See What Normal Blood & Urine Values Are

Causes Of Most Abnormal Blood & Urine Tests

See How Tests Are Grouped

Turbidity = Cloudiness In Your Pet’s Blood Serum Sample

Some clinical chemists and diagnostic laboratories do not differentiate between the cloudiness of blood serum samples that contain large amounts of tiny fat droplets (a lipemic sample) and those that contain tiny grains of other non-fatty material that make the straw-colored liquid appear cloudy (turbid). I was taught that the two are not the same. If you or your veterinarian consider them to be the same, read about the sources and causes of lipemia in blood samples here and add them to this explanation and list of causes of turbidity.

When your veterinarian takes a sample of your dog or cat’s blood to run laboratory tests, the blood constituents that compose it stratify.

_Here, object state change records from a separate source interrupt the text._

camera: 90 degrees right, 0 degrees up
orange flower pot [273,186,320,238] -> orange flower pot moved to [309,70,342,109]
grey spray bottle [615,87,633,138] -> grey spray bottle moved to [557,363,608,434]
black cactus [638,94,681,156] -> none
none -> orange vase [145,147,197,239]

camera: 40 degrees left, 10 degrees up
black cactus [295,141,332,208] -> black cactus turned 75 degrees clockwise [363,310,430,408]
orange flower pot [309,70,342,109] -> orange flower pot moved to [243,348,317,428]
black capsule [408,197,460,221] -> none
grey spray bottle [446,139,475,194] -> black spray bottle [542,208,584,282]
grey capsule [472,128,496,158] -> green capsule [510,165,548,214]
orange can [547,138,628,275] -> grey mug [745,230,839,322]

The lower, heavier layer consists of your pet’s red and white blood cells. After the test tube containing the blood is centrifuged or allowed to settle, that portion is removed and discarded. The upper liquid portion (the serum) should be pale yellow and clear.  If it is not, your pet most likely ate too recently and the serum portion is milky with fat droplets (lipemic). The other possibility is that the sample is turgid or cloudy due to fine granules of protein and other constituents that have come out of solution.

Turbidity and lipemia are both important because they can alter many of your dog or cat’s blood chemistry test values. (read here) Many of the machines used to record blood chemistry values depend upon the amount of light that passes through your pet’s serum sample after chemicals have been added (absorbency readings). Particles that form turbidity or the tiny globules of fat in lipemic serum scatter and prevent the normal passage of that light through the serum sample. Since the effects of turbidity occur across all wavelengths of light, many blood test values can be inaccurate when turbidity is present. Some reported result values will go up and some will go down.

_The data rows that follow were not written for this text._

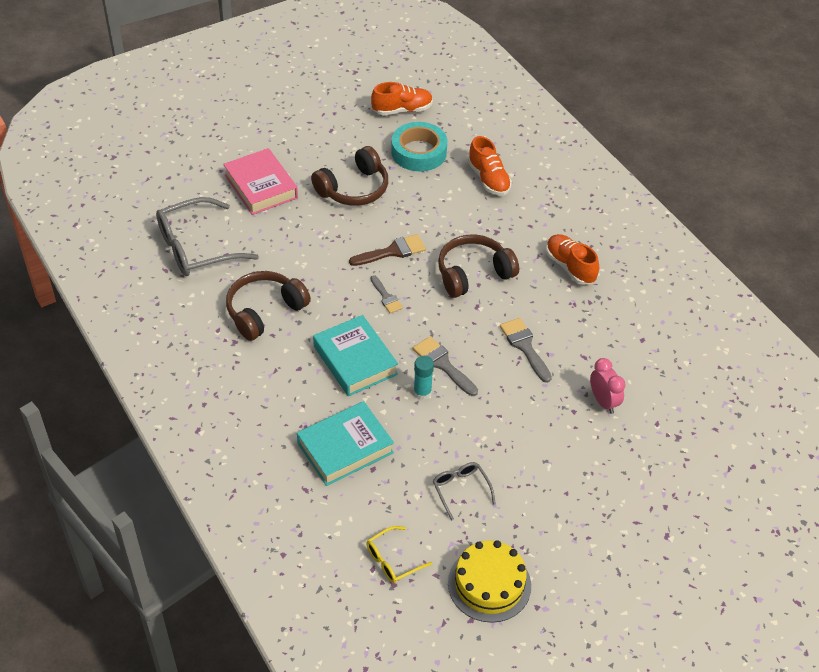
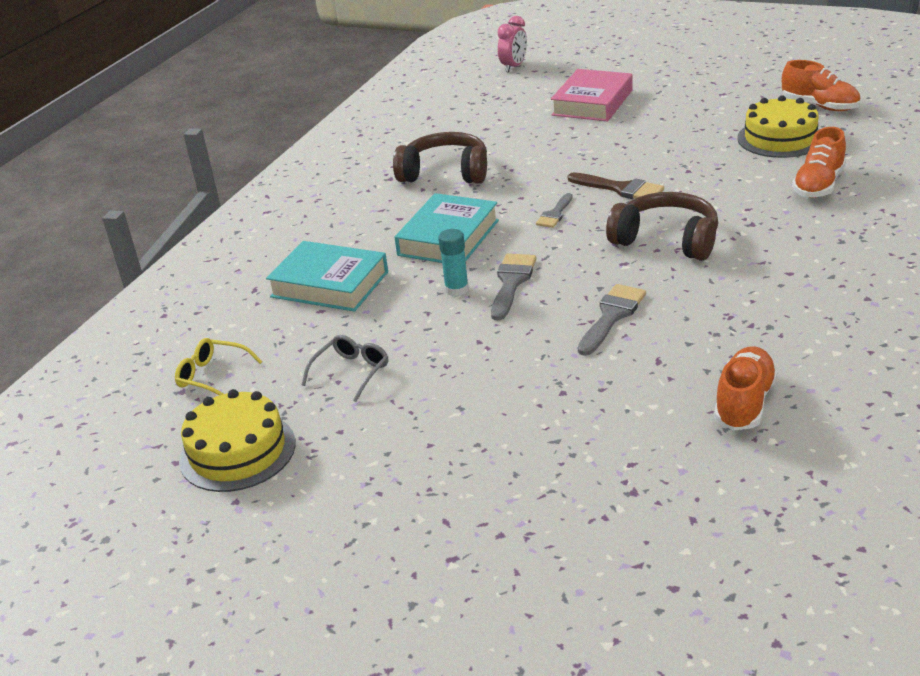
camera: 60 degrees right, 15 degrees down
grey glasses [156,197,259,276] -> none
brown headphones [311,146,388,206] -> none
turquoise tape [391,122,447,171] -> yellow cake [737,95,819,158]
orange shoe [546,234,599,285] -> orange shoe moved to [714,347,778,430]
pink clock [590,358,626,414] -> pink clock moved to [497,16,527,72]

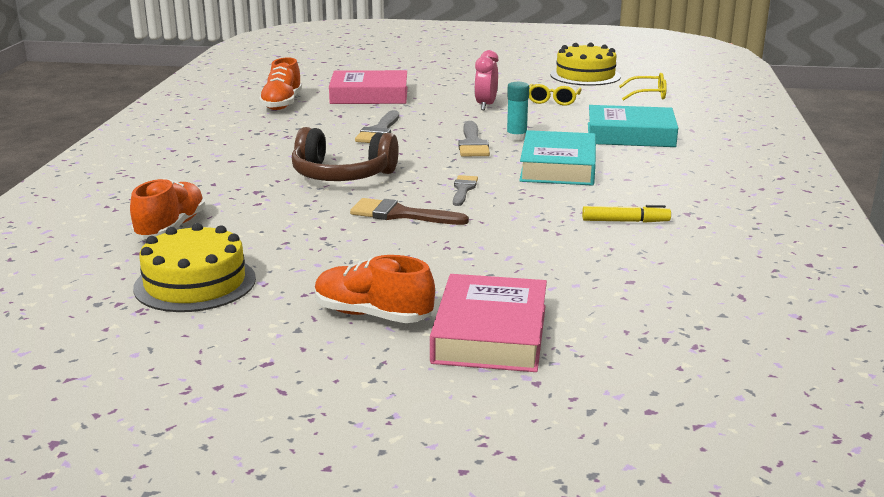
camera: 160 degrees right, 10 degrees down
grey glasses [302,335,388,402] -> yellow glasses [529,84,582,106]
brown headphones [393,132,487,184] -> yellow marker [582,205,671,223]
pink clock [497,16,527,72] -> pink clock moved to [474,50,498,110]
orange shoe [782,60,860,111] -> orange shoe moved to [315,255,435,323]
none -> pink book [329,70,408,104]

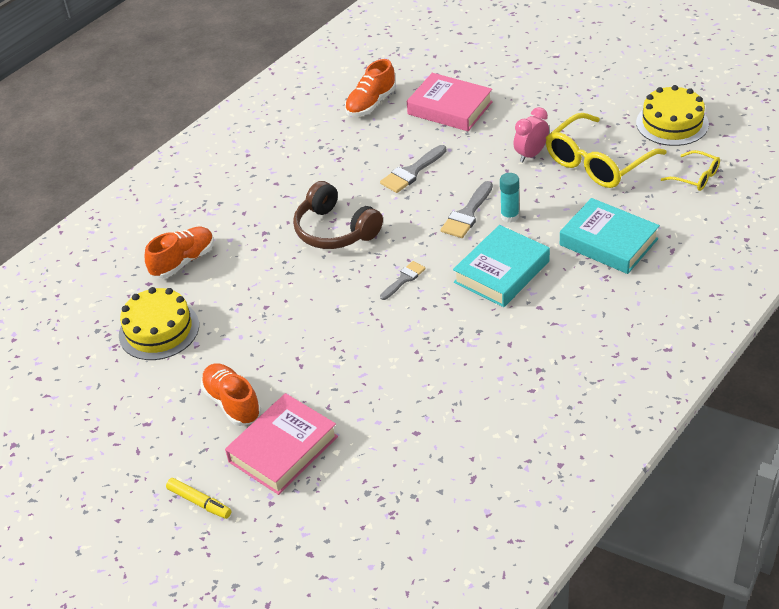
camera: 35 degrees right, 20 degrees up
brown brush [350,198,469,225] -> none
yellow glasses [529,84,582,106] -> yellow glasses [546,113,667,188], size x1.99
yellow marker [582,205,671,223] -> yellow marker moved to [166,478,231,519]

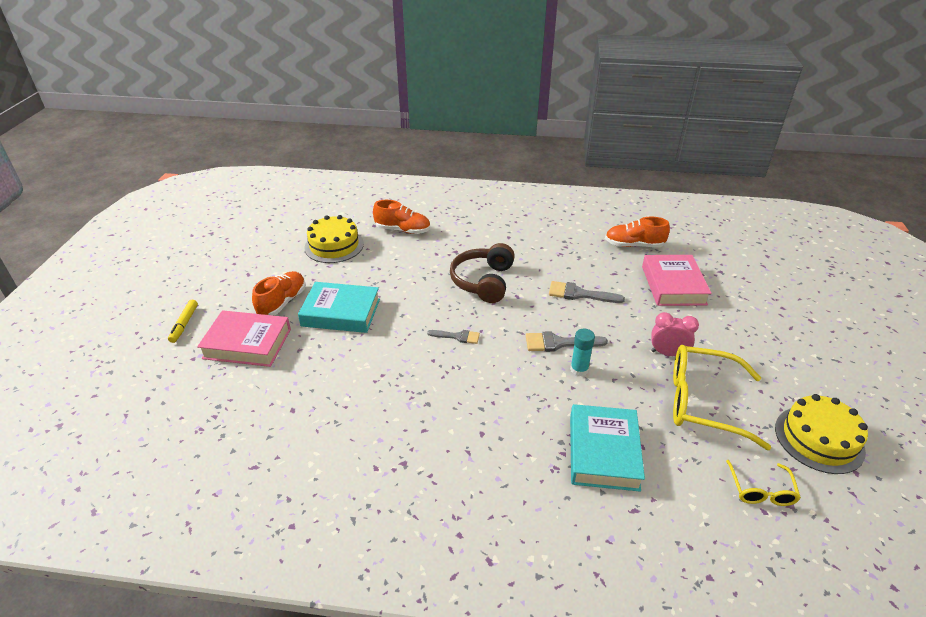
camera: 55 degrees right, 5 degrees down
turquoise book [453,225,550,307] -> turquoise book moved to [298,282,380,333]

Other tests that identify specific blood constituents by their speed of movement through a matrix (electrophoresis) can also be affected when serum samples are cloudy.

Some Reasons Why Your Dog Or Cat’s Blood Sample Might Be Turbid:

Blood serum samples that have gone through major temperature changes are the ones most likely to become turbid. Freezing and thawing or prolonged storage in hot environments can cause the proteins within the sample to fall out of solution (cryoprecipitate) – like fine snow (eg dissolved calcium phosphate precipitate). This problem is worse with dog or cat blood plasma than it is with blood serum because plasma still has large amounts of additional fibrinogen protein dissolved in it. Fibrinogen can also come out of solution causing turbidity.

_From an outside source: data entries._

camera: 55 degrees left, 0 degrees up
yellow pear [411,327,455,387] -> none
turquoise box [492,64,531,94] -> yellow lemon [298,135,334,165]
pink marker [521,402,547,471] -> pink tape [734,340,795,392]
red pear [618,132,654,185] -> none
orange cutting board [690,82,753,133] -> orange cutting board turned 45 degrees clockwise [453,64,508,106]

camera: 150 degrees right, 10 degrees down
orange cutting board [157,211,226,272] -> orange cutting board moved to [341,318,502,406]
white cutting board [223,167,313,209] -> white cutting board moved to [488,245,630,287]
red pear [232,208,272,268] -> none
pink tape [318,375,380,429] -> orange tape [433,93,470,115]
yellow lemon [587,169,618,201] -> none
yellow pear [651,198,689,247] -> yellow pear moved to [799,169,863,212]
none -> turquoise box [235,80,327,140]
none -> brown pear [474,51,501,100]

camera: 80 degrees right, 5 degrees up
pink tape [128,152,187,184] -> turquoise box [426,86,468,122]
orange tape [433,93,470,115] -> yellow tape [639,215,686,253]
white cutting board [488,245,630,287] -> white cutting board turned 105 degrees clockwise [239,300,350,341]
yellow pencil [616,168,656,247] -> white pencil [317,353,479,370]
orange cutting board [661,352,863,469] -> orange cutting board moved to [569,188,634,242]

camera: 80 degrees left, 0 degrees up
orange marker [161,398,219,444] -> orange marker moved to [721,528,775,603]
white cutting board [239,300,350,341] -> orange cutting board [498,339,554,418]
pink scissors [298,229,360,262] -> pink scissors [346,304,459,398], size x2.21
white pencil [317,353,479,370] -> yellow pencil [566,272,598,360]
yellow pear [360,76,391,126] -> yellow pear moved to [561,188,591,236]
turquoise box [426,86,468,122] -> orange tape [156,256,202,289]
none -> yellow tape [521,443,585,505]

Blood samples that were not allowed to fully clot before the upper serum portion was removed also have a tendency to be turbid.

Much less commonly, tumors of an antibody-producing cell line of your dog or cat’s immune system (plasma cells) produce a type of bone marrow leukemia that results in extremely high levels of a single antibody protein to be present in your pet’s blood stream (a monoclonal gammopathy). The antibody proteins these malignancies produce have been known to be the cause of turbid blood samples.

Bacterial contamination of blood samples that were not refrigerated properly or soon enough after collection can also cause turbid serum.

Persistently cloudy serum due to fat droplets (lipemic serum) can also be the result of inherited genetic mutations in your dog or in your cat that result in excessive fats (lipids) being present in your pet’s blood stream.